**Task requirements:**
Nothing but a number belongs in the answer: how many lines of the records below contain the string "esperando".

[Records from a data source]
· · · · ·
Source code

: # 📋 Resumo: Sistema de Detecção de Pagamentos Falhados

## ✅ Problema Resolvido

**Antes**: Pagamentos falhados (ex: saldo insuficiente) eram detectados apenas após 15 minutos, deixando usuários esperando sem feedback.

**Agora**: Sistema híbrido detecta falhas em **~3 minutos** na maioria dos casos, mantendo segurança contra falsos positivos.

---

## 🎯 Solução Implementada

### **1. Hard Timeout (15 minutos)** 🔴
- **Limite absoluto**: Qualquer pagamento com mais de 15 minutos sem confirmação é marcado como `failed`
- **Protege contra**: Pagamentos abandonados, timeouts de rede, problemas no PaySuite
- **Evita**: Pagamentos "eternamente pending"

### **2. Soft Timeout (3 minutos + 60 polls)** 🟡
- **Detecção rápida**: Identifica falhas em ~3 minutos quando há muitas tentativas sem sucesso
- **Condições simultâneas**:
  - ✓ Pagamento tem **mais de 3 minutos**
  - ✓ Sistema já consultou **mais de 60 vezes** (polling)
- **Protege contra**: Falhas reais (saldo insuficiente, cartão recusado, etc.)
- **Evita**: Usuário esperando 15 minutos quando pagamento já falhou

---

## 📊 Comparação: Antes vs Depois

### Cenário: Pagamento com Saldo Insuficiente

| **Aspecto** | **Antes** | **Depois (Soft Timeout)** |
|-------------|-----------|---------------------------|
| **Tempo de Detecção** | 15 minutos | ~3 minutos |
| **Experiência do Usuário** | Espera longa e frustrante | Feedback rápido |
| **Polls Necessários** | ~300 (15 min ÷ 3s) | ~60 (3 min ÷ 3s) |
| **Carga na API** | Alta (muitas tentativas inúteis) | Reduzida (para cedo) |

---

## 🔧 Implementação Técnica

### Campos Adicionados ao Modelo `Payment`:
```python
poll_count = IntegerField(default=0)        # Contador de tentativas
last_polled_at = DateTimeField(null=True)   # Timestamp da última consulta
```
· · · · ·
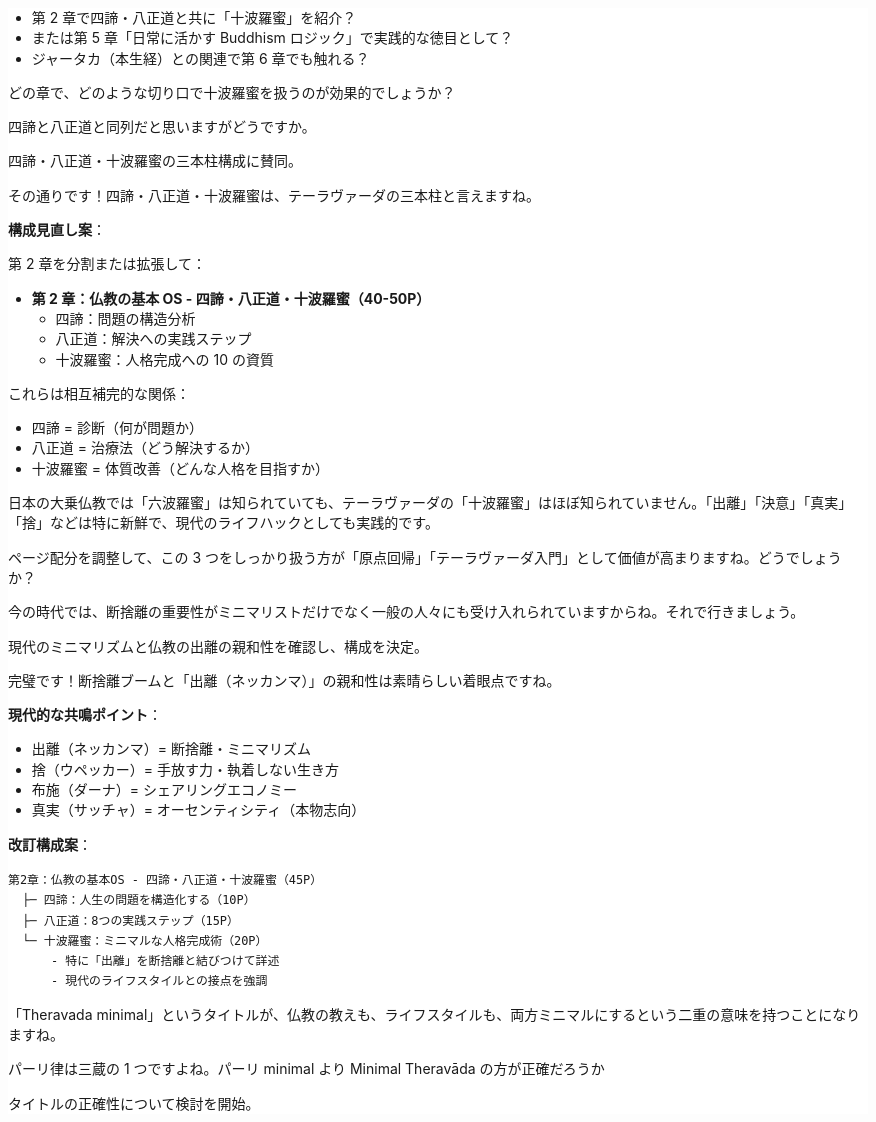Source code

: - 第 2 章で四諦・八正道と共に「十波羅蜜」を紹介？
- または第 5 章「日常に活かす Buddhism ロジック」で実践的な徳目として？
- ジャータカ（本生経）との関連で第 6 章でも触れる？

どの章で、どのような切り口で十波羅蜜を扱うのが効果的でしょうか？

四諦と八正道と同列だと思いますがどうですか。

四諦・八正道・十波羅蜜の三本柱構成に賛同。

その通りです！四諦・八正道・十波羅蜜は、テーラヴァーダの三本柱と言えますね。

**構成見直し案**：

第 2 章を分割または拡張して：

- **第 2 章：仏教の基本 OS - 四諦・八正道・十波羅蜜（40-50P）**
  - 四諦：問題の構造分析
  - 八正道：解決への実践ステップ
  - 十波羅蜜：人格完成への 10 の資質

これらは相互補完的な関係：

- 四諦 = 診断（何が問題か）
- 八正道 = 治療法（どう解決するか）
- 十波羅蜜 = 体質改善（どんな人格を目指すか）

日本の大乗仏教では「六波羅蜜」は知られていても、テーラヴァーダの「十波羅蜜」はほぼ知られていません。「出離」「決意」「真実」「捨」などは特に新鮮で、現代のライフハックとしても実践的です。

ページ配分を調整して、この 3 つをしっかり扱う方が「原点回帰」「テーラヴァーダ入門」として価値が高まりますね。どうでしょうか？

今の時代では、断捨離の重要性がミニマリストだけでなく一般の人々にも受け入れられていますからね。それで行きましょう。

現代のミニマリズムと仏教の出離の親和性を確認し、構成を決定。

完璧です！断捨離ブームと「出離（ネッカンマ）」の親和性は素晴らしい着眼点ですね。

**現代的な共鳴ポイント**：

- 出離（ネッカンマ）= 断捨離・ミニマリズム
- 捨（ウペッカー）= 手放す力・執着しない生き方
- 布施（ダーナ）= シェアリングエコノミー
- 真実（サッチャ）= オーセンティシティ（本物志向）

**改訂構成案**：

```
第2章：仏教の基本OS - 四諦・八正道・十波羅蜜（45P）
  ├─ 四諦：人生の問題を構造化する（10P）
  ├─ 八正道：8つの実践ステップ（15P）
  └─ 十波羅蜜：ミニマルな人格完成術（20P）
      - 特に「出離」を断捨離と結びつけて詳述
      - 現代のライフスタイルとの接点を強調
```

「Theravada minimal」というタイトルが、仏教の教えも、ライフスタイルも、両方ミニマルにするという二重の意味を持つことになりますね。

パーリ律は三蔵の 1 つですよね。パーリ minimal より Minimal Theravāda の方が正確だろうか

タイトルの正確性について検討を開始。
· · · · ·
**Reply to the exercise:**
2